* JOB
Lines from the one containing "Page size: 1241x1754." to the end of the data below are to be restated exactly, with both ends included and nothing else.
PROVIDED DATA START
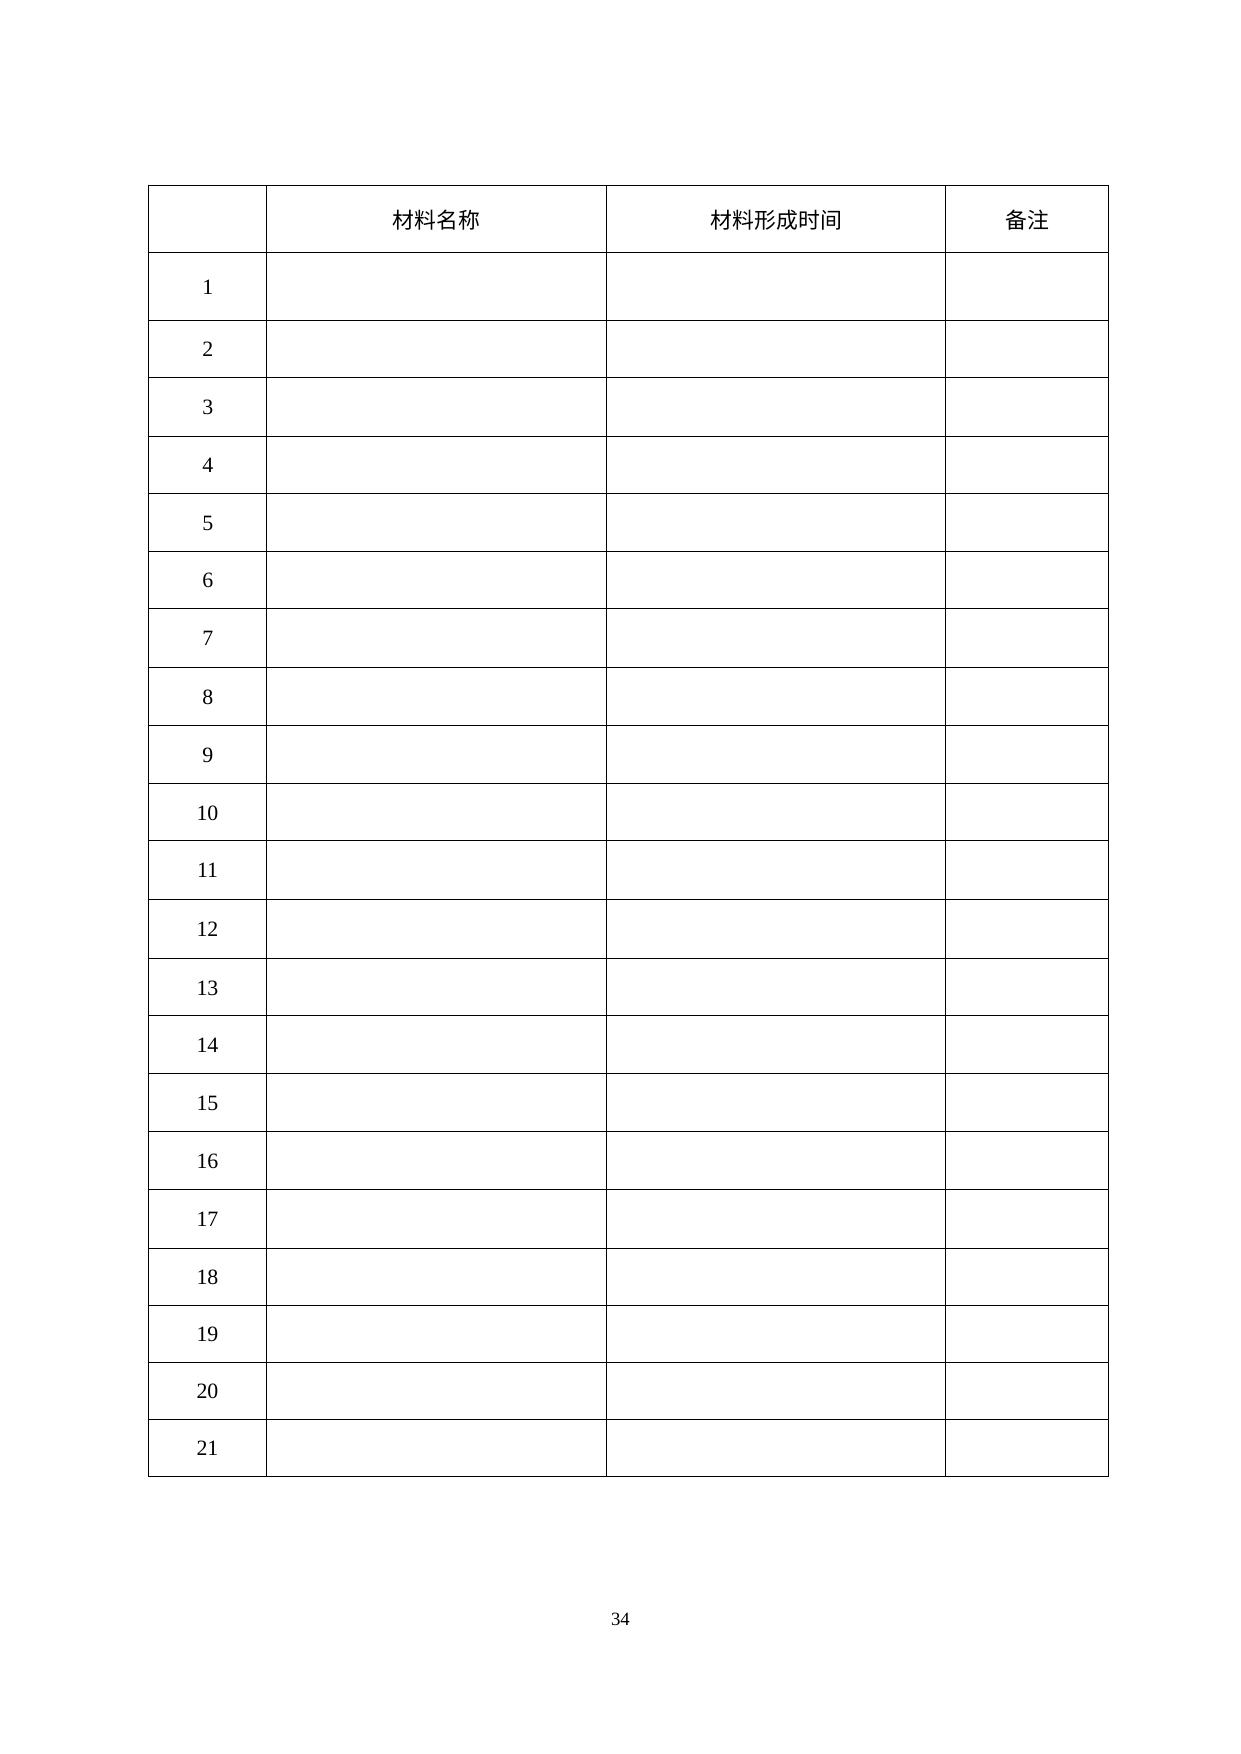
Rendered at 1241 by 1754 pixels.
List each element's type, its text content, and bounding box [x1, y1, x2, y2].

table_cell [607, 1420, 945, 1476]
table_cell [267, 1016, 606, 1073]
table_header 材料名称 [267, 186, 606, 252]
table_cell [607, 900, 945, 958]
table_cell [946, 959, 1108, 1015]
table_cell [607, 437, 945, 493]
table_cell [946, 552, 1108, 608]
table_cell [946, 253, 1108, 320]
table_cell [946, 668, 1108, 724]
table_cell [607, 726, 945, 783]
table_cell 21 [149, 1420, 266, 1476]
table_cell [607, 1306, 945, 1362]
table_cell 3 [149, 378, 266, 436]
table_header [149, 186, 266, 252]
table_header 材料形成时间 [607, 186, 945, 252]
table_cell 4 [149, 437, 266, 493]
table_cell 15 [149, 1074, 266, 1131]
table_cell [267, 1420, 606, 1476]
table_cell [267, 437, 606, 493]
table_cell 12 [149, 900, 266, 958]
table_cell [267, 1190, 606, 1248]
table_cell [267, 1249, 606, 1305]
table_cell 7 [149, 609, 266, 667]
table_cell [607, 494, 945, 551]
table_cell [267, 900, 606, 958]
table_cell [267, 668, 606, 724]
table_cell [267, 784, 606, 840]
table_cell 18 [149, 1249, 266, 1305]
table_cell [946, 1249, 1108, 1305]
table_cell [267, 609, 606, 667]
table_cell 2 [149, 321, 266, 377]
table_cell [607, 1363, 945, 1419]
table_cell [946, 1420, 1108, 1476]
table_cell [946, 1016, 1108, 1073]
table_cell [946, 1306, 1108, 1362]
table_cell [607, 552, 945, 608]
table_cell [946, 437, 1108, 493]
table_cell [267, 494, 606, 551]
table_cell [607, 1132, 945, 1189]
table_cell 14 [149, 1016, 266, 1073]
table_cell 1 [149, 253, 266, 320]
table_cell [946, 1132, 1108, 1189]
table_cell 6 [149, 552, 266, 608]
table_cell [946, 784, 1108, 840]
table_cell [607, 959, 945, 1015]
table_cell [946, 609, 1108, 667]
table_cell [267, 1074, 606, 1131]
table_cell [946, 900, 1108, 958]
table_cell [946, 1074, 1108, 1131]
table_cell [267, 959, 606, 1015]
table_cell [267, 841, 606, 899]
table_cell 11 [149, 841, 266, 899]
table_cell [267, 552, 606, 608]
table_cell 20 [149, 1363, 266, 1419]
table_cell [607, 1249, 945, 1305]
table_cell [607, 321, 945, 377]
table_cell [946, 841, 1108, 899]
table_cell 8 [149, 668, 266, 724]
table_cell [607, 1016, 945, 1073]
table_cell 10 [149, 784, 266, 840]
table_cell [607, 841, 945, 899]
table_cell 19 [149, 1306, 266, 1362]
table_cell [267, 726, 606, 783]
table_cell [267, 1306, 606, 1362]
table_cell [267, 1363, 606, 1419]
table_cell [607, 1074, 945, 1131]
table_cell [946, 378, 1108, 436]
table_cell [946, 494, 1108, 551]
table_cell [607, 1190, 945, 1248]
table_cell [267, 378, 606, 436]
table_cell 17 [149, 1190, 266, 1248]
table_cell 16 [149, 1132, 266, 1189]
table_cell [607, 253, 945, 320]
table_cell [946, 321, 1108, 377]
table_cell [946, 1190, 1108, 1248]
table_header 备注 [946, 186, 1108, 252]
table_cell 13 [149, 959, 266, 1015]
table_cell [267, 321, 606, 377]
table_cell [607, 668, 945, 724]
table_cell [607, 609, 945, 667]
table_cell [607, 784, 945, 840]
table_cell 9 [149, 726, 266, 783]
table_cell [607, 378, 945, 436]
table_cell [267, 253, 606, 320]
table_cell [946, 1363, 1108, 1419]
table_cell [267, 1132, 606, 1189]
table_cell [946, 726, 1108, 783]
table_cell 5 [149, 494, 266, 551]
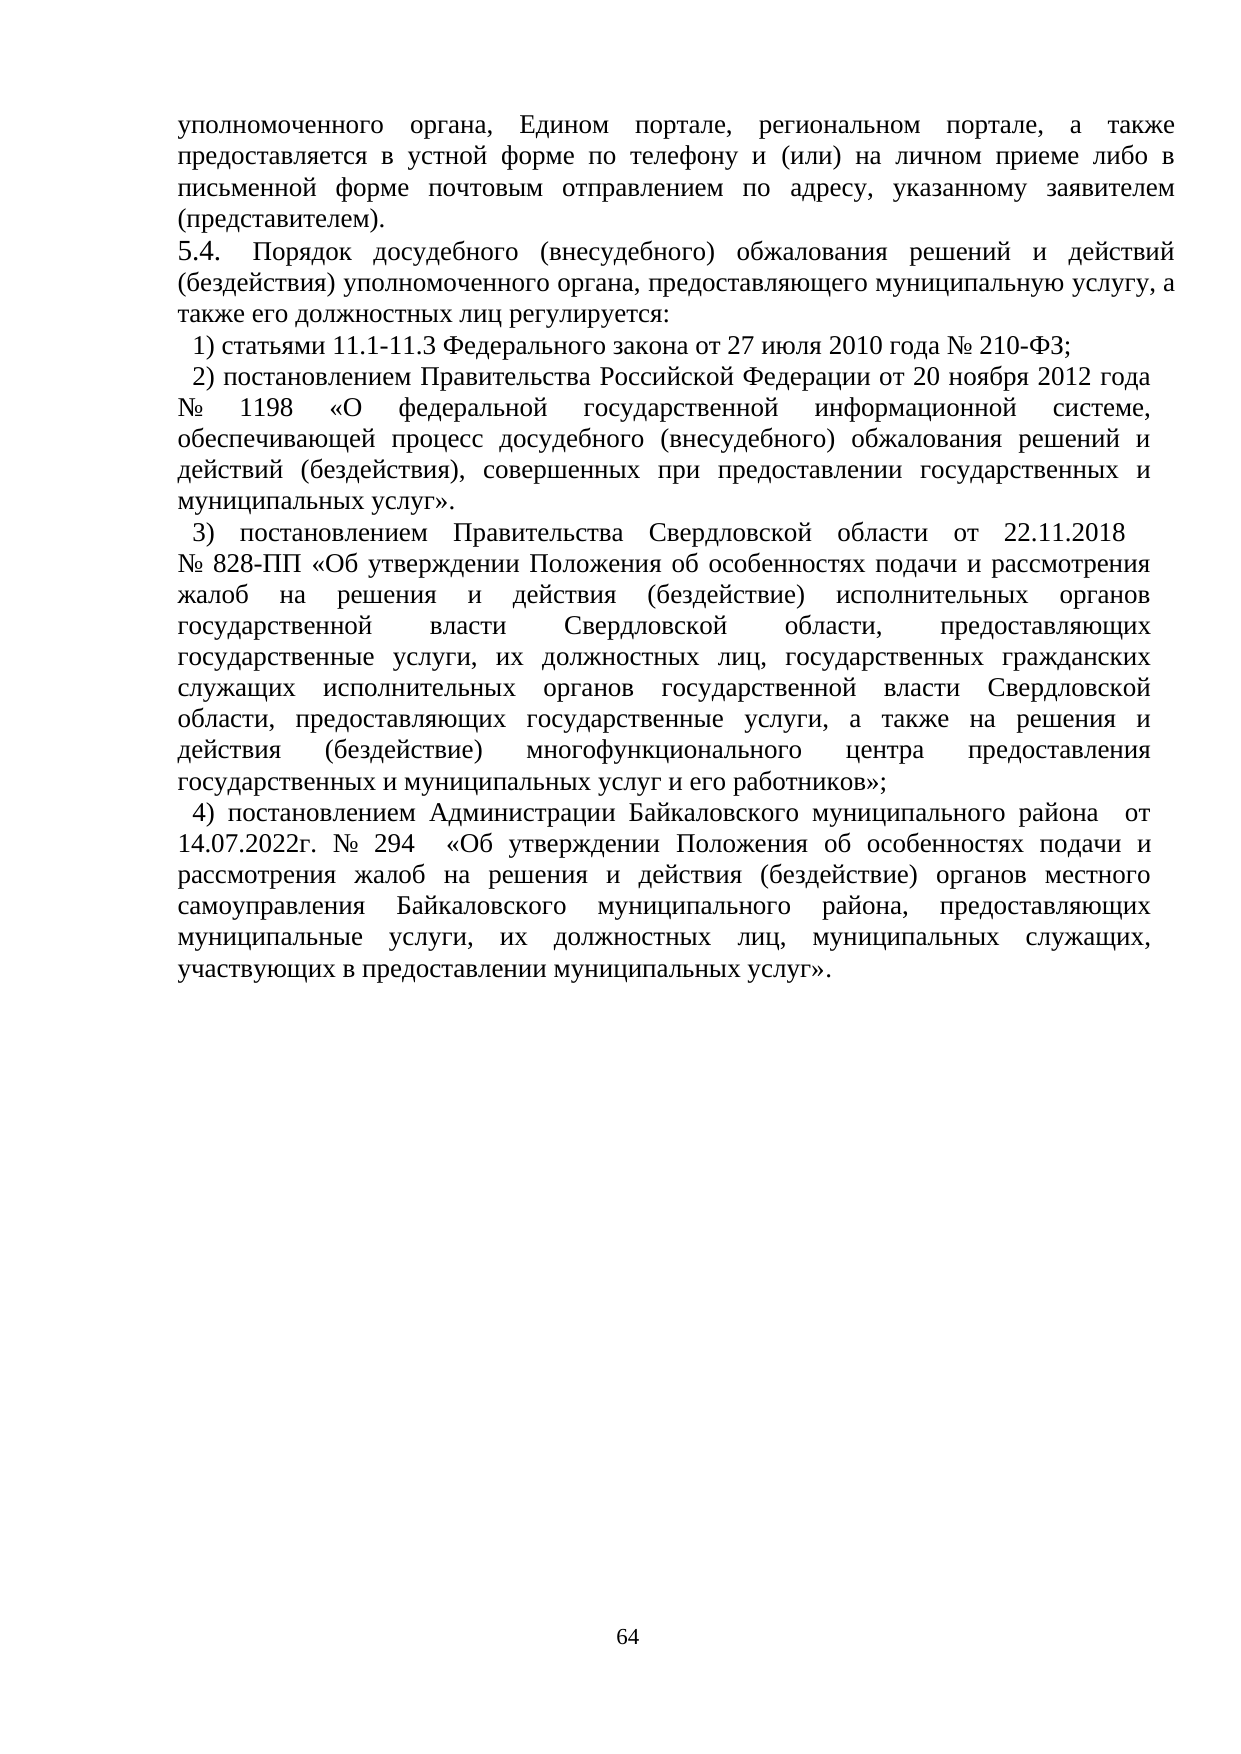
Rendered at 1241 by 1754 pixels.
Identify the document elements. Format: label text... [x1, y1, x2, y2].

list 3) постановлением Правительства Свердловской области от 22.11.2018 № 828-ПП «Об утверждении Положения об особенностях подачи и рассмотрения жалоб на решения и действия (бездействие) исполнительных органов государственной власти Свердловской области, предоставляющих государственные услуги, их должностных лиц, государственных гражданских служащих исполнительных органов государственной власти Свердловской области, предоставляющих государственные услуги, а также на решения и действия (бездействие) многофункционального центра предоставления государственных и муниципальных услуг и его работников»; [177, 516, 1152, 796]
list 1) статьями 11.1-11.3 Федерального закона от 27 июля 2010 года № 210-ФЗ; [177, 329, 1152, 360]
list 4) постановлением Администрации Байкаловского муниципального района от 14.07.2022г. № 294 «Об утверждении Положения об особенностях подачи и рассмотрения жалоб на решения и действия (бездействие) органов местного самоуправления Байкаловского муниципального района, предоставляющих муниципальные услуги, их должностных лиц, муниципальных служащих, участвующих в предоставлении муниципальных услуг». [177, 796, 1152, 983]
list Порядок досудебного (внесудебного) обжалования решений и действий (бездействия) уполномоченного органа, предоставляющего муниципальную услугу, а также его должностных лиц регулируется: [177, 233, 1175, 329]
list 2) постановлением Правительства Российской Федерации от 20 ноября 2012 года № 1198 «О федеральной государственной информационной системе, обеспечивающей процесс досудебного (внесудебного) обжалования решений и действий (бездействия), совершенных при предоставлении государственных и муниципальных услуг». [177, 360, 1152, 516]
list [177, 108, 1175, 233]
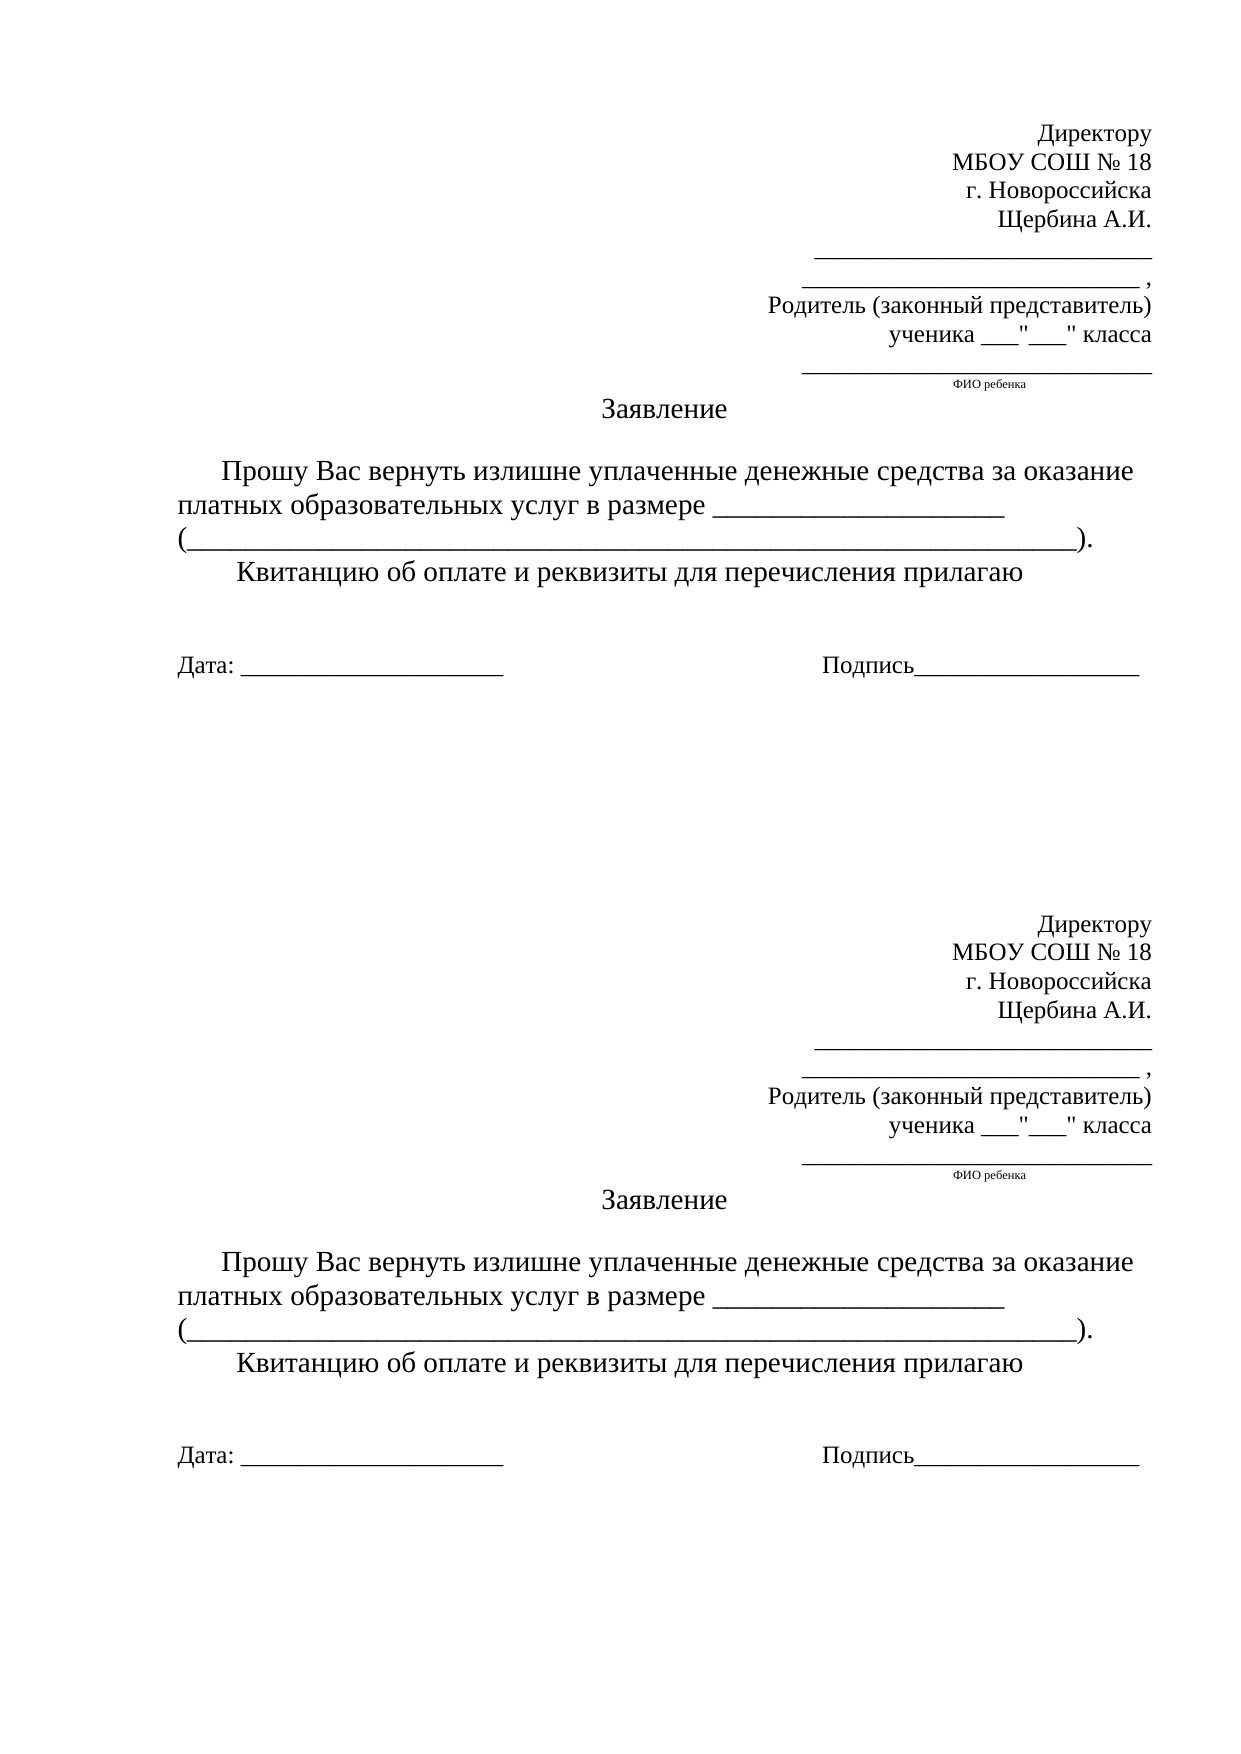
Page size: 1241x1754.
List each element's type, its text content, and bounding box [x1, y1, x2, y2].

text г. Новороссийска [177, 966, 1152, 995]
text г. Новороссийска [177, 176, 1152, 204]
text Квитанцию об оплате и реквизиты для перечисления прилагаю [177, 554, 1152, 588]
text ФИО ребенка [177, 1167, 1152, 1182]
text Заявление [177, 1182, 1152, 1215]
text Родитель (законный представитель) [177, 291, 1152, 319]
text Щербина А.И. [177, 204, 1152, 233]
text ___________________________ [177, 1024, 1152, 1052]
text ФИО ребенка [177, 377, 1152, 391]
text (_____________________________________________________________). [177, 521, 1152, 554]
text Квитанцию об оплате и реквизиты для перечисления прилагаю [177, 1345, 1152, 1378]
text ___________________________ [177, 233, 1152, 262]
text Дата: _____________________ Подпись__________________ [177, 1441, 1152, 1469]
text МБОУ СОШ № 18 [177, 147, 1152, 176]
text Заявление [177, 391, 1152, 425]
text ___________________________ , [177, 1052, 1152, 1081]
text (_____________________________________________________________). [177, 1311, 1152, 1345]
text Прошу Вас вернуть излишне уплаченные денежные средства за оказание платных образовательных услуг в размере ____________________ [177, 453, 1152, 521]
text ____________________________ [177, 348, 1152, 377]
text ученика ___"___" класса [177, 319, 1152, 348]
text Директору [177, 909, 1152, 937]
text ___________________________ , [177, 262, 1152, 291]
text Дата: _____________________ Подпись__________________ [177, 650, 1152, 679]
text Директору [177, 118, 1152, 147]
text Щербина А.И. [177, 995, 1152, 1024]
text ____________________________ [177, 1139, 1152, 1167]
text Родитель (законный представитель) [177, 1081, 1152, 1110]
text Прошу Вас вернуть излишне уплаченные денежные средства за оказание платных образовательных услуг в размере ____________________ [177, 1244, 1152, 1311]
text ученика ___"___" класса [177, 1110, 1152, 1139]
text МБОУ СОШ № 18 [177, 937, 1152, 966]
PROVIDED DATA END
* PROBLEM SOLUTION
Page size: 1241x1754.
List each element's type, its text content, and bounding box [x1, y1, x2, y2].

text г. Новороссийска [177, 966, 1152, 995]
text г. Новороссийска [177, 176, 1152, 204]
text Квитанцию об оплате и реквизиты для перечисления прилагаю [177, 554, 1152, 588]
text ФИО ребенка [177, 1167, 1152, 1182]
text Заявление [177, 1182, 1152, 1215]
text Родитель (законный представитель) [177, 291, 1152, 319]
text Щербина А.И. [177, 204, 1152, 233]
text ___________________________ [177, 1024, 1152, 1052]
text ФИО ребенка [177, 377, 1152, 391]
text (_____________________________________________________________). [177, 521, 1152, 554]
text Квитанцию об оплате и реквизиты для перечисления прилагаю [177, 1345, 1152, 1378]
text ___________________________ [177, 233, 1152, 262]
text Дата: _____________________ Подпись__________________ [177, 1441, 1152, 1469]
text МБОУ СОШ № 18 [177, 147, 1152, 176]
text Заявление [177, 391, 1152, 425]
text ___________________________ , [177, 1052, 1152, 1081]
text (_____________________________________________________________). [177, 1311, 1152, 1345]
text Прошу Вас вернуть излишне уплаченные денежные средства за оказание платных образовательных услуг в размере ____________________ [177, 453, 1152, 521]
text ____________________________ [177, 348, 1152, 377]
text ученика ___"___" класса [177, 319, 1152, 348]
text Директору [177, 909, 1152, 937]
text ___________________________ , [177, 262, 1152, 291]
text Дата: _____________________ Подпись__________________ [177, 650, 1152, 679]
text Директору [177, 118, 1152, 147]
text Щербина А.И. [177, 995, 1152, 1024]
text ____________________________ [177, 1139, 1152, 1167]
text Родитель (законный представитель) [177, 1081, 1152, 1110]
text Прошу Вас вернуть излишне уплаченные денежные средства за оказание платных образовательных услуг в размере ____________________ [177, 1244, 1152, 1311]
text ученика ___"___" класса [177, 1110, 1152, 1139]
text МБОУ СОШ № 18 [177, 937, 1152, 966]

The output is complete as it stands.